4 septembre: L'Agence canadienne d'inspection des aliments (ACIA) et les autorités américaines détectent la présence de la bactérie E. coli 0157: H7 dans deux échantillons de boeuf de l'usine XL Foods, de Brooks, en Alberta. Une enquête est ouverte par l'ACIA, qui demande à XL Foods de prendre des mesures correctives le lendemain. La population n'est pas avisée.

6-7 septembre: L'ACIA réclame des renseignements sur les résultats d'analyse de XL Foods, qui ne les remet que les 10-11 septembre.

12 septembre: Les autorités américaines détectent deux autres cas de contamination dans du boeuf de XL Foods. L'ACIA envoie une équipe d'experts techniques à l'usine pour «évaluer où et comment il y a eu contamination».

13-16 septembre: XL Foods perd le droit d'exporter aux États-Unis. L'ACIA conclut qu'«une combinaison de lacunes» à l'usine XL Foods a mené à la contamination par la bactérie E. coli. Première alerte avisant la population de ne pas manger le boeuf haché produit par XL Foods lancée le 16 septembre.

17 septembre: L'ACIA active son «Centre national des opérations d'urgence» et rappelle davantage de boeuf. D'autres rappels suivront les 18, 19, 20, 21, 22, 25, 27, 28, 29, 30 septembre et les 1er et 3 octobre.

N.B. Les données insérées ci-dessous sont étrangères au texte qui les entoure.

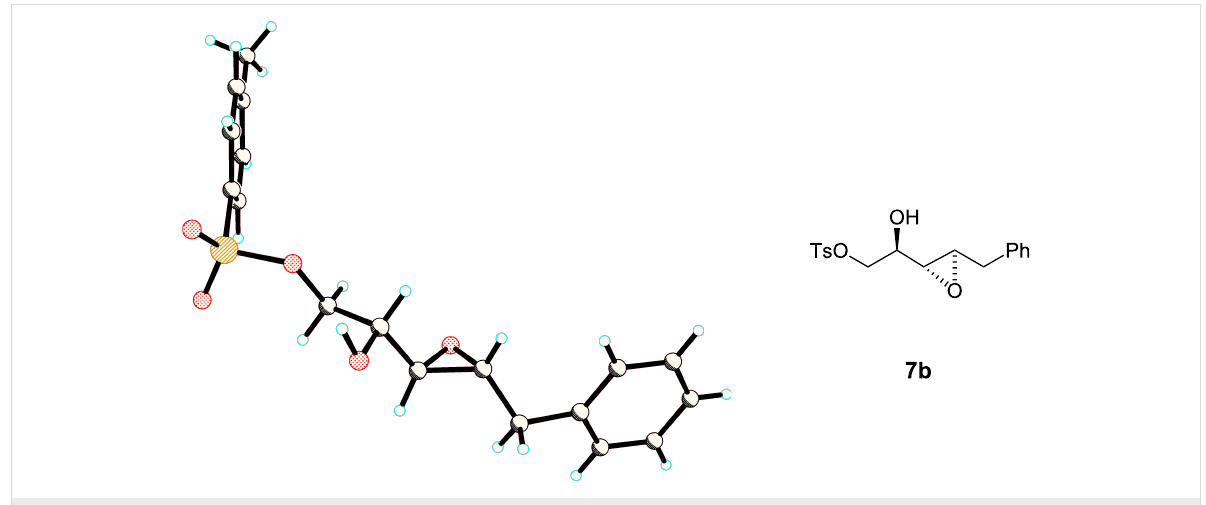
respectively [15]. The excess of alkene favours the cross meta- thesis reaction and the products were obtained in good yields predominantly as the ( E )-isomer. It was not possible to separate the minor ( Z )-isomer at this stage, however isomer separation was more readily achieved after the subsequent epoxidation step. Thus ( S )- 4 and ( S )- 5 were subjected to epoxidation reac- tions following Sharpless’ methodology [16]. The anti -epoxy alcohols were easily generated, however it proved more diffi- cult to prepare the syn -epoxides cleanly. Treatment with titanium isopropoxide (Ti(OiPr) 4 ) and D-diisopropyl tartrate (D-DIPT) favoured formation of the anti -α,β-epoxy alcohols. In the case of 4 , epoxide 6b was obtained in 80% yield and in 97:3 dr. For 5 , the resulting epoxide 7b was generated as the only observable diastereoisomer. Epoxide (2 R ,3 R ,4 R )- 7b was recrys- tallised from diethyl ether to afford a suitable crystal for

24 septembre: La bactérie E. coli est détectée dans du boeuf de XL Foods en Californie.

25 septembre: C'est confirmé: quatre personnes ont été infectées par des biftecks achetés dans un Costco d'Edmonton. Des biftecks sont rappelés.

27 septembre: Le permis de l'usine est suspendu, parce qu'elle n'a «pas présenté un plan acceptable pour régler le problème à long terme», dit l'ACIA.

28-29 septembre: XL Foods soumet un nouveau plan de mesures correctrices à l'ACIA, qui l'accepte le lendemain.

2 octobre: L'ACIA commence à «surveiller l'application par l'entreprise des mesures correctrices exigées».